George Bush famously asked, ‘Is our children learning?’. That’s also the question by Uwezo, a coalition of NGOs working in Kenya, Uganda and Tanzania. Their report published today makes dismal reading about the quality of schools.
First, a word about the report. This is not a study by the World Bank, or a group of donors. It is a study by Uwezo, an East African initiative hosted by three NGO networks: TEN/MET in Tanzania, WERK in Kenya and UNNGOF in Uganda, with overall quality assurance and management support from Twaweza. They conducted their own survey (standardized across the countries) to test the literacy and numeracy of more than 100,000 children, the largest ever survey of its kind in the region. When citizens themselves are telling us about whether their public services work, we should be paying attention.

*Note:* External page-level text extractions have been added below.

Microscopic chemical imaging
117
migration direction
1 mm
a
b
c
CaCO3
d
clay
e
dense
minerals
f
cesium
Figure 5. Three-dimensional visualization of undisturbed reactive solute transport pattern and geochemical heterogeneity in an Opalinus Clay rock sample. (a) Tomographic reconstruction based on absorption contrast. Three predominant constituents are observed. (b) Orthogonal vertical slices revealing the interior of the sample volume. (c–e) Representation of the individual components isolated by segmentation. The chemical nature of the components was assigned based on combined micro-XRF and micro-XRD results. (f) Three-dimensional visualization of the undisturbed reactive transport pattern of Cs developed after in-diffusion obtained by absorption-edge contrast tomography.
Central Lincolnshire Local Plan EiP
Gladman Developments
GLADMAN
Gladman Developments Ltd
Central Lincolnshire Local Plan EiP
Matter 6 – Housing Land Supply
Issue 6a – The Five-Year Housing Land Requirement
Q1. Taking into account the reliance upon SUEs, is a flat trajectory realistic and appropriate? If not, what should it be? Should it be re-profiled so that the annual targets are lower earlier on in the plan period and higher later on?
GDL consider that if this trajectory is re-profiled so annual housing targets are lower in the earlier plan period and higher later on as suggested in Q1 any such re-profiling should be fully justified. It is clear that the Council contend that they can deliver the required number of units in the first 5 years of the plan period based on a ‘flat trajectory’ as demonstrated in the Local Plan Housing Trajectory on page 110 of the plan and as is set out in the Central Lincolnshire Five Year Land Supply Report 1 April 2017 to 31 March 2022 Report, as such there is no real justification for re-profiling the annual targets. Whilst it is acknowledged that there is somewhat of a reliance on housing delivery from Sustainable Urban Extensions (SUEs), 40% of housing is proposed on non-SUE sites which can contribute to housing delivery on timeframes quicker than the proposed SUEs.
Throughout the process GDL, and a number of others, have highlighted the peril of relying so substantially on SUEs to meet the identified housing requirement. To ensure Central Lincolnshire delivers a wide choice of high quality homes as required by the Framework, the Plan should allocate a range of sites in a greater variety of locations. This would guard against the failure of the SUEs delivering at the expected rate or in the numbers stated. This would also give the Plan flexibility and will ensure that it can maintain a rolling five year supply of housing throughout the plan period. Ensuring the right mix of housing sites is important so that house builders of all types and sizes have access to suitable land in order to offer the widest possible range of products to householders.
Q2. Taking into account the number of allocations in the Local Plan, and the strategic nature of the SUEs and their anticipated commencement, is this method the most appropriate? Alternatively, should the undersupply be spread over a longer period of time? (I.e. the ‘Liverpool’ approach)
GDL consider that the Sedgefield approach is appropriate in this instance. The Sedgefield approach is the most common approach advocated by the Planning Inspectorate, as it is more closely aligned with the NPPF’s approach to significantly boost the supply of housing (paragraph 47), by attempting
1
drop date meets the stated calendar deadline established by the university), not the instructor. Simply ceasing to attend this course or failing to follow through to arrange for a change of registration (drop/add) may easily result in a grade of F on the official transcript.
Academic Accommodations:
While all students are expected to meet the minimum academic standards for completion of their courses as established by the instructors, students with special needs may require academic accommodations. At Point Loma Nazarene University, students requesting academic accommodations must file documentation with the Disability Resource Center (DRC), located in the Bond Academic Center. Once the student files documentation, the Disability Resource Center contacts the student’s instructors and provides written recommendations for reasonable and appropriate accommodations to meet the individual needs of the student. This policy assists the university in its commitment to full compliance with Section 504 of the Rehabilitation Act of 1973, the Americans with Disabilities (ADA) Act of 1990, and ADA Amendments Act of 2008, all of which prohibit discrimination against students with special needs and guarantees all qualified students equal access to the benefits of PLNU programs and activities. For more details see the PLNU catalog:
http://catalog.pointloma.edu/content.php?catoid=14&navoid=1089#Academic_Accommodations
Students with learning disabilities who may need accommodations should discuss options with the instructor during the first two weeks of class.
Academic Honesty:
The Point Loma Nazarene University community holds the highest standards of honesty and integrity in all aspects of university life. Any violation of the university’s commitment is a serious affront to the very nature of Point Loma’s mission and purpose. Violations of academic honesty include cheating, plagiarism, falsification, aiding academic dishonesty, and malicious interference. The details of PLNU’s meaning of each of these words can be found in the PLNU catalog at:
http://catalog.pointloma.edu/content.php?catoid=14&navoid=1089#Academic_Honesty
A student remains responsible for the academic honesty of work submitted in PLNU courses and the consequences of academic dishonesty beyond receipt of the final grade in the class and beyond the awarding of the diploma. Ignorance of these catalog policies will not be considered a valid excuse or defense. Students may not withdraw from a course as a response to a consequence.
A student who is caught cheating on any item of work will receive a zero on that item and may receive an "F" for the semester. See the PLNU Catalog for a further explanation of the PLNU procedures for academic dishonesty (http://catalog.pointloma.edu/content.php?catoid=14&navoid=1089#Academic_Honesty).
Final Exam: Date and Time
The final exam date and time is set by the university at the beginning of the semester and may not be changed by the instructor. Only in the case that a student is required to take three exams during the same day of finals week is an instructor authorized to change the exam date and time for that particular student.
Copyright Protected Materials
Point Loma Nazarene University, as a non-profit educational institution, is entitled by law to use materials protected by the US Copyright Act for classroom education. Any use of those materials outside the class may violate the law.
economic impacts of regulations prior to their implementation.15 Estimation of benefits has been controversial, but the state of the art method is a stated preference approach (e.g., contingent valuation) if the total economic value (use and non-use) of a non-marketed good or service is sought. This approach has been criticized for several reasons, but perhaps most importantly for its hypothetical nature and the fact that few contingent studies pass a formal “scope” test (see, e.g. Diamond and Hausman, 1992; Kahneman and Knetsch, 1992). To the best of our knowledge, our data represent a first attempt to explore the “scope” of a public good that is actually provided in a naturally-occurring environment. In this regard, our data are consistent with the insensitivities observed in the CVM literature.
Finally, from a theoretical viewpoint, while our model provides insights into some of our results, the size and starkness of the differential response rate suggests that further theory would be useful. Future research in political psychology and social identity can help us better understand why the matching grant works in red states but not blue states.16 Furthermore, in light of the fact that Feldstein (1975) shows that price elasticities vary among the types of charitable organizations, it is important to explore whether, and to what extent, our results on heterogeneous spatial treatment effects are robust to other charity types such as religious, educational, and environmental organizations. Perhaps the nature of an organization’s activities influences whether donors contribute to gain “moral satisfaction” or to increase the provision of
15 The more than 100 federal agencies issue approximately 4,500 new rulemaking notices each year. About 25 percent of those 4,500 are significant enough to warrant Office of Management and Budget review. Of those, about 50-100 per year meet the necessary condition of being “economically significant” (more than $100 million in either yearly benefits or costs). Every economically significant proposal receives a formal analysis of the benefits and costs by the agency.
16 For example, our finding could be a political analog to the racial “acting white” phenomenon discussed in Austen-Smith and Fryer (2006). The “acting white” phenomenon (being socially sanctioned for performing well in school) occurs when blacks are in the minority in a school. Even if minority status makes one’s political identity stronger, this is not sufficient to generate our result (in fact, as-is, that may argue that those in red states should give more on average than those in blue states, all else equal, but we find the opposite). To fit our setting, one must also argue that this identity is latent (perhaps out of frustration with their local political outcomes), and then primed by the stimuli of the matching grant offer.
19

There has been a remarkable increase in the number of children in school in East Africa since Uganda reintroduced free primary education in 1997 (followed a few years later by Tanzania and Kenya). Over the ten years from 1999 to 2009 net primary school enrolment has risen in Kenya from 62% to 83%, and in Tanzania from 49% to 96%.
But the Uwezo report finds that the quality of education that those children receive is ‘very poor’. According to the Uwezo tests, most of the children in Standard 3 had not reached the Standard 2 levels of literacy and numeracy. Only by the time they reach Standard 7 are most children able to read and write at the levels expected in Standard 2.
Kenya’s pupils did best, followed by Tanzania and then Uganda, and there are large variations within as well as between countries. The report has interesting things to say about the apparent reasons for the differences:
an important finding given the enormous resources invested in recent years in improving school infrastructure, was that school quality was weakly associated with literacy and numeracy levels. Children in areas with better school infrastructure did not perform better than in lower quality schools or more crowded classrooms.
The report finds grounds for optimism in the variations within countries; the fact that some places do better than others suggests that improvements are possible within those contexts. The report speculates that quality is driven by non-observed factors such as the quality of teaching, practical accountability and teacher motivation.
The poor quality of education, despite considerable investment in school infrastructure, may perhaps be the result of what Lant Pritchett, Michael Woolcock and Matt Andrews call “isomporphic mimicry”. The idea is borrowed from sociologists of organisations, and it describes the way in which organisations can sustain their legitimacy by the adoption of the forms of effective organisations in a way which camouflages a persistent lack of functionality. This behavour may be partly a consequence of the way that donors work to increase service delivery in developing countries. Pritchett et al observe:
Development agencies, both multi-lateral and bi-lateral, have very strong tendencies towards promoting isomorphic mimicry— encouraging governments to adopt the right policies and organization charts and to pursue best practice reforms—without actually creating the conditions in which true novelty can emerge, be evaluated, and scaled.
What can be done to improve education in Kenya, Tanzania and Uganda? The Uwezo report says:
Differences in performance among districts within each of the three countries, and between public and private schools, suggest that certain schools have ‘figured out’ how to achieve better results within existing constraints. Investigating why certain districts, and within districts certain schools, do so much better than others could provide important clues about what matters most for improved learning.
The report also suggests that Cash on Delivery aid may be a good way to create the incentives to improve quality:
One such approach, which is still untested but whose design has been informed by careful review of the evidence of what works, is called Cash on Delivery. The core idea here is that instead of funding inputs, a mechanism is created by which payments are made against the achievement of a specified and independently verified outcome, such as $50 per student who completes Standard 2 with 80% literacy and numeracy competencies. This approach has been original designed for improving the effectiveness of aid given to national governments, but the approach may be even more useful for how national governments create incentives to improve performance at district and school levels.
(By the way, I’m on the board of Twaweza, though I can claim no credit for this report.)